[arranca, Nummer 15, Herbst 1998]

Aufruf zunetzpolitischer Aktivität

"Der Mythos von Abbe Pierre verfügt über einen kostbaren Trumpf: den Kopf des Abbes (...) der warme Blick, der franziskanische Haarschnitt, der Missionsbart, all das ergänzt durch die Joppe des Arbeiterpriesters und den Stock des Pilgers. Damit sind die Chiffren der Legende und der Modernität miteinander vereint. Der Haarschnitt zum Beispiel, halb rasiert, ohne Künstelei und insbesondere ohne Form, strebt sicher danach, eine von der Kunst und selbst von der Technik vollkommen abstrahierte Frisur herzustellen, eine Art Nullzustand der Frisur. Man muß sich aber wohl oder übel die Haare schneiden lassen, aber möge diese notwendige Operation wenigstens keinerlei besondere Daseinsweise implizieren, möge sie sein, aber ohne daß sie etwas sei.
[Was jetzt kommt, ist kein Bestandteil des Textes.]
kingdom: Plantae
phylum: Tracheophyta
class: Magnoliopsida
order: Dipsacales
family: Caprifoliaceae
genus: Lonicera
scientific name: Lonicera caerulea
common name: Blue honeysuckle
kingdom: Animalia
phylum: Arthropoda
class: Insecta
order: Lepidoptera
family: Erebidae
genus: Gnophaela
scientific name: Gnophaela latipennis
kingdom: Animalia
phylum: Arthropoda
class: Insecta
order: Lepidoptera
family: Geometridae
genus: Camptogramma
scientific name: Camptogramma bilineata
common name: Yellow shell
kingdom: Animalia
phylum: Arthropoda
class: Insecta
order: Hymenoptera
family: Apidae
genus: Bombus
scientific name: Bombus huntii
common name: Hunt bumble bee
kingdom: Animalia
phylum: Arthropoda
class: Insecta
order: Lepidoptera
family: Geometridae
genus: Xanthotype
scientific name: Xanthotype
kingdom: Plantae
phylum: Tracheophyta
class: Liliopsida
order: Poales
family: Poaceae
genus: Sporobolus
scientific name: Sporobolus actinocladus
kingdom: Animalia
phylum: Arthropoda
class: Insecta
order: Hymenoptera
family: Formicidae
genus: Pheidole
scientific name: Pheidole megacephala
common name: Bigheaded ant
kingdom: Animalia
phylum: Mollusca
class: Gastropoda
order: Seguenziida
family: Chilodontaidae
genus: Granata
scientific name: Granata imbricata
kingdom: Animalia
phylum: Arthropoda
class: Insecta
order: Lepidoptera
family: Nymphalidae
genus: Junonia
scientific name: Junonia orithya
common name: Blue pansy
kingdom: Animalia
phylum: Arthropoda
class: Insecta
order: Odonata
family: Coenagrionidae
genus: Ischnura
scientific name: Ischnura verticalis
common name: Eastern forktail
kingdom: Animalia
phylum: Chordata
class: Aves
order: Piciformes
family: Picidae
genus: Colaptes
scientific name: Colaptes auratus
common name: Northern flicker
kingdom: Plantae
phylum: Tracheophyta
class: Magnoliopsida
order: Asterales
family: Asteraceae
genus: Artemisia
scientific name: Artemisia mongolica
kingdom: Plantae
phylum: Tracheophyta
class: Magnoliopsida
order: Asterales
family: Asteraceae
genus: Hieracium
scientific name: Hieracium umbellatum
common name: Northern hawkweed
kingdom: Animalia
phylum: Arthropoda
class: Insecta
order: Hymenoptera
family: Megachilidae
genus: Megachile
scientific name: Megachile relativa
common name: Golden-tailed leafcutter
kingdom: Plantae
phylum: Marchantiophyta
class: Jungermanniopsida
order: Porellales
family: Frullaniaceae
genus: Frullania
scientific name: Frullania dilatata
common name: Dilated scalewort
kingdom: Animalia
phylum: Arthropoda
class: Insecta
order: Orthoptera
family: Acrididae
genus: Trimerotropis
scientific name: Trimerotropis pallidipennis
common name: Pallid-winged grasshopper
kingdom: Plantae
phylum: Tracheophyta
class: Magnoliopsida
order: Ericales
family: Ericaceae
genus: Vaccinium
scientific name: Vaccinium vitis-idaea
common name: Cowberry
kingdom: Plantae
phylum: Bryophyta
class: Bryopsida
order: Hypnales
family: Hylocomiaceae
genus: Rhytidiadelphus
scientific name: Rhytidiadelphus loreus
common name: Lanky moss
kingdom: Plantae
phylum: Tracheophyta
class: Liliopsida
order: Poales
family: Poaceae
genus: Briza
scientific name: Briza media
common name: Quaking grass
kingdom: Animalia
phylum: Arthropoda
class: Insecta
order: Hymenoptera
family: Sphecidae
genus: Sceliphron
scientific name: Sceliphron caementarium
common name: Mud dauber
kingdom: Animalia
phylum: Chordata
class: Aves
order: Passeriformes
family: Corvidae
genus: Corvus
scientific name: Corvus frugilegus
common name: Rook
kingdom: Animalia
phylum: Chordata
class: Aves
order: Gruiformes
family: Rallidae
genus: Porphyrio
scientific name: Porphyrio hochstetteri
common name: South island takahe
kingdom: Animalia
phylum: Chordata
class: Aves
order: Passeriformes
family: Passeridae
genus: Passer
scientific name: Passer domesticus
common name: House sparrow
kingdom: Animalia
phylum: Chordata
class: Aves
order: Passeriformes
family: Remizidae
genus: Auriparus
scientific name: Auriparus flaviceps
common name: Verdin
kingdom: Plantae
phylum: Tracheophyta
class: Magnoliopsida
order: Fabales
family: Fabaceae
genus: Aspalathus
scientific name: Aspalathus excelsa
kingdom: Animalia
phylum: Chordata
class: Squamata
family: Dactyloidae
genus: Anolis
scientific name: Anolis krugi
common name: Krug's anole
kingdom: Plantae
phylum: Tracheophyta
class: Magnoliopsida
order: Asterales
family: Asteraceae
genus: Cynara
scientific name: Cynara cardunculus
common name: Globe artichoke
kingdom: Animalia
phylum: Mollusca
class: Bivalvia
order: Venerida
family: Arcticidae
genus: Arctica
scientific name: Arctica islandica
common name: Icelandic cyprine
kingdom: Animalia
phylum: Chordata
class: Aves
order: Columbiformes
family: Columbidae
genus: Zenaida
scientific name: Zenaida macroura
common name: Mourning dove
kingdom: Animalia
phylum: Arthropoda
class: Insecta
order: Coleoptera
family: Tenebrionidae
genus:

Abbe Pierres Haarschnitt, der sichtlich dazu bestimmt ist, ein neutrales Gleichgewicht zwischen dem kurz geschnittenen Haar (der unerläßlichen Konvention, um nicht aufzufallen) und dem vernachläßigten Haar (Zustand, der zur Bekundung der Verachtung gegenüber den anderen Konventionen geeignet ist) zu bewirken, erreicht so den Archetypus der Heiligkeit: Der ist vor allem ein Wesen ohne formalen Kontext. Die Idee der Mode ist der Idee der Heiligkeit unsympathisch." - (R.Barthes, Mythen des Alltags, S.30)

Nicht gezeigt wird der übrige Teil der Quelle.